Bangladesh has recorded a sharp rise in remittance inflows during the first half of April 2026, reflecting continued strength in expatriate earnings and sustained inflows through formal banking channels.
According to the latest data released by the central bank, the country received a total of US$1.788 billion (178.80 crore US dollars) in remittances during the first 15 days of April alone. On a single day—15 April—migrant workers sent home US$181 million, underscoring the steady daily inflow trend.
Strong year-on-year growth
The figures represent a significant increase compared with the same period last year. Between 1 and 15 April 2025, remittance inflows stood at US$1.472 billion (147.20 crore US dollars). This means the current year has seen a year-on-year growth of approximately 21.5 per cent for the same fortnight.
Economists attribute this rise to a combination of factors, including improved labour market conditions in key destination countries, stricter monitoring of informal transfer channels, and incentives provided for sending money through legal banking systems.
Monthly comparison snapshot
| Period |
Remittance Inflow (US$) |
Comparison |
| 1–15 April 2026 |
1.788 billion |
— |
| 1–15 April 2025 |
1.472 billion |
+21.5% YoY growth |
| 15 April 2026 (single day) |
181 million |
Daily inflow peak within period |
Strong performance in current fiscal year
The upward trend is not limited to April alone.

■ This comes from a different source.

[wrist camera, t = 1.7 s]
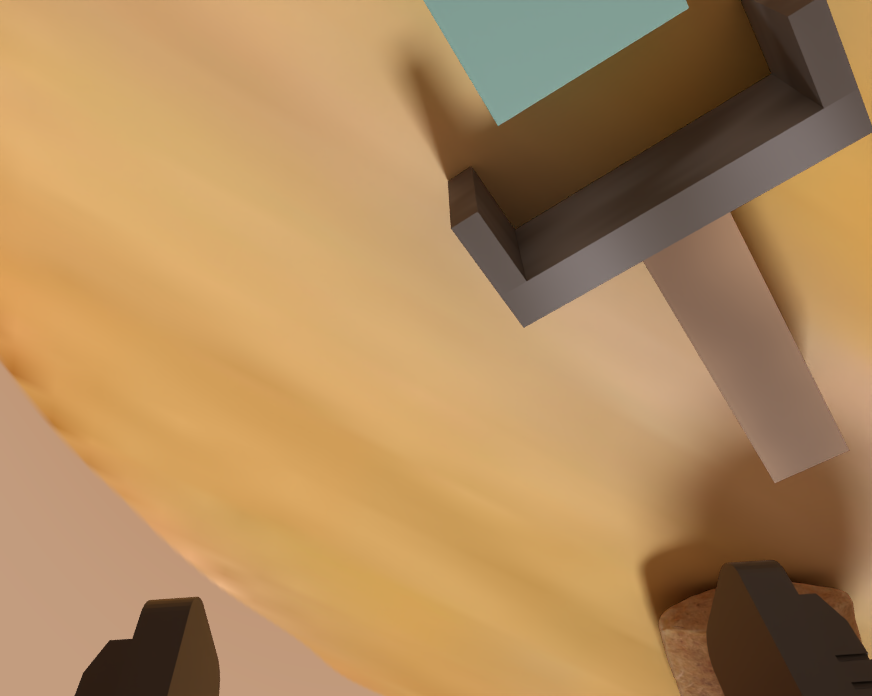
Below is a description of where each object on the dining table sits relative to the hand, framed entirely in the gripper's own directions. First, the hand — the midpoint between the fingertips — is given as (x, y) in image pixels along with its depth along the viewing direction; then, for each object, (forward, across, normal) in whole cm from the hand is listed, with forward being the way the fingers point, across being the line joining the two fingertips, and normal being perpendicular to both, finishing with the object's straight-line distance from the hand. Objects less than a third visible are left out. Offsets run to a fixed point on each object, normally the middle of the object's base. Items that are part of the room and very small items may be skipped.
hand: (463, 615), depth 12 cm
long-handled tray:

From 1 July to 15 April of the 2025–26 fiscal year, Bangladesh received a cumulative remittance inflow of US$27.996 billion, compared with US$23.257 billion during the same period of the previous fiscal year.
This reflects a broader annual growth rate of approximately 20.4 per cent, signalling sustained momentum in foreign currency earnings from migrant workers.
Economic significance
Remittances remain one of Bangladesh’s most critical external financing sources, playing a key role in stabilising foreign exchange reserves, supporting household consumption, and easing pressure on the balance of payments.
Analysts note that the recent increase is particularly important at a time when many emerging economies continue to face currency volatility and external financing constraints. A steady inflow of remittances helps cushion the domestic economy against global shocks and import-related pressures.
Policy and structural factors
Officials and banking sector observers suggest that policy measures encouraging formal remittance channels—such as incentives for legal transfers, digital banking expansion, and faster settlement systems—have contributed to improved inflow figures.
At the same time, increased monitoring of informal money transfer systems such as hundi has likely diverted more remittances through official banking routes.
Outlook
While the current trend is positive, economists caution that remittance flows can remain sensitive to global labour demand, oil price fluctuations in Gulf economies, and geopolitical developments affecting overseas employment markets.
Nevertheless, the double-digit growth recorded so far in the current fiscal year indicates continued resilience in Bangladesh’s remittance-driven external sector, offering important support to macroeconomic stability.